### AUSZUG ZUM LESEN
In Irland fördern die Gelder der EG soziale Ungleichheit/ Regierungschef Reynolds freut sich über neue Milliarden aus dem Kohäsionsfond  ■ Aus Dublin Ralf Sotscheck

Irland ist beim EG-Gipfel in Edinburgh auf eine Goldader gestoßen – wenn man Premierminister Albert Reynolds glauben darf. Bei dem Finanzpaket, das die Europäische Gemeinschaft auf ihrem Gipfel in der schottischen Hauptstadt in letzter Minute geschnürt hat, sollen für Irland bis 1999 insgesamt acht Milliarden Pfund (ca. 21 Milliarden Mark) abfallen: sieben Milliarden aus dem Strukturfonds, eine Milliarde aus dem Kohäsionsfonds. Ziel dieser Töpfe ist es, die Schere zwischen armen und reichen EG-Ländern zu verringern. Doch der gute Wille aus Brüssel – wenn man ihn einmal unterstellt – reicht alleine nicht.

Die offiziellen Zahlen seit 1989, als die Fonds eingerichtet wurden, belegen, daß die EG-Gelder zu einer Verschärfung der sozialen Ungleichheit innerhalb Irlands geführt haben. Hauptursache dafür ist der Status der Grünen Insel: Neben Griechenland ist Irland das einzige EG-Land, das in vollem Umfang als „Ziel-Eins-Region“, also als besonders benachteiligtes Gebiet, eingestuft wurde. Die Entscheidungen über die Vergabe der irischen EG-Gelder werden aufgrund des zentralistischen Systems ausnahmslos in Dublin getroffen. Der Westen der Insel, eine der strukturschwächsten Regionen Europas, darf nicht mitreden.

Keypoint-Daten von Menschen
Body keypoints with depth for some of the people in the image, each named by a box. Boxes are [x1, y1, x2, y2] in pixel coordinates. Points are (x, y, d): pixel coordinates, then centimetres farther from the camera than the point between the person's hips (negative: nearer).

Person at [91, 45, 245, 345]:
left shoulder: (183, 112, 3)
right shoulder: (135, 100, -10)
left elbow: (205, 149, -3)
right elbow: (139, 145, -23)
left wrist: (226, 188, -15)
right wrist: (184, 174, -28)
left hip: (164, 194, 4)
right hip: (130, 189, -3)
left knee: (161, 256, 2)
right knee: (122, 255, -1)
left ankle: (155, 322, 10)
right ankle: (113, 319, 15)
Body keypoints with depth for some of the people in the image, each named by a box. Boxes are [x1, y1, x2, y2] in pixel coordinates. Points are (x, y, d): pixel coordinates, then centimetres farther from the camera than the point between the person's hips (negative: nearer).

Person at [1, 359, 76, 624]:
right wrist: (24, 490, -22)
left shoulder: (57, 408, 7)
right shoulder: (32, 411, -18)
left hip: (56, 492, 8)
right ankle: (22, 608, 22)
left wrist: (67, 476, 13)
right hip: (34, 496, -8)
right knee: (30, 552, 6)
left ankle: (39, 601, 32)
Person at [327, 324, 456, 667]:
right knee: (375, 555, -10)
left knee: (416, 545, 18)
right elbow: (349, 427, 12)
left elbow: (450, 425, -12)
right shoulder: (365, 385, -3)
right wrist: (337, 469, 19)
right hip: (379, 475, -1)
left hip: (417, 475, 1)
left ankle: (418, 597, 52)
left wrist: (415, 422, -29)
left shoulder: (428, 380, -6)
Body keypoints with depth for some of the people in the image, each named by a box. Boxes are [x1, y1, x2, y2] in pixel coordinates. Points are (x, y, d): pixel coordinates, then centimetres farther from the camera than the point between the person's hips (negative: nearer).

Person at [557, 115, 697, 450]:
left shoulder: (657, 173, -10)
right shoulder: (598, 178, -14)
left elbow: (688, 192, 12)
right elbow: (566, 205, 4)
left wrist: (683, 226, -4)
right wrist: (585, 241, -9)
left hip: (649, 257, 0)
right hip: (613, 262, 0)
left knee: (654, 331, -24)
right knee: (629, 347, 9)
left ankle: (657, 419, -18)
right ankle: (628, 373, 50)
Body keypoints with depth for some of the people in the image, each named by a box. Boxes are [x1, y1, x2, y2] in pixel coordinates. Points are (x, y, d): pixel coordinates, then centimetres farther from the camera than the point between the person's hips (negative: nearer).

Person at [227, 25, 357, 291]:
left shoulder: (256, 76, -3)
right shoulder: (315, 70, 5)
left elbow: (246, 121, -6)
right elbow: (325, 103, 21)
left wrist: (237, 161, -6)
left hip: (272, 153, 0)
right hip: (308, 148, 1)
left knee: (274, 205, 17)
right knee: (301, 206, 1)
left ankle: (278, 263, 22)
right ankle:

### ARBEITSAUFTRAG
Schreibe den Abschnitt des Artikels über die EG-Gelder in Irland zwischen „Die offiziellen Zahlen“ und „darf nicht mitreden.“, beides eingeschlossen, noch einmal ab und setze dabei „Portugal“ an die Stelle von „Griechenland“.

### ERLEDIGTER AUFTRAG
Die offiziellen Zahlen seit 1989, als die Fonds eingerichtet wurden, belegen, daß die EG-Gelder zu einer Verschärfung der sozialen Ungleichheit innerhalb Irlands geführt haben. Hauptursache dafür ist der Status der Grünen Insel: Neben Portugal ist Irland das einzige EG-Land, das in vollem Umfang als „Ziel-Eins-Region“, also als besonders benachteiligtes Gebiet, eingestuft wurde. Die Entscheidungen über die Vergabe der irischen EG-Gelder werden aufgrund des zentralistischen Systems ausnahmslos in Dublin getroffen. Der Westen der Insel, eine der strukturschwächsten Regionen Europas, darf nicht mitreden.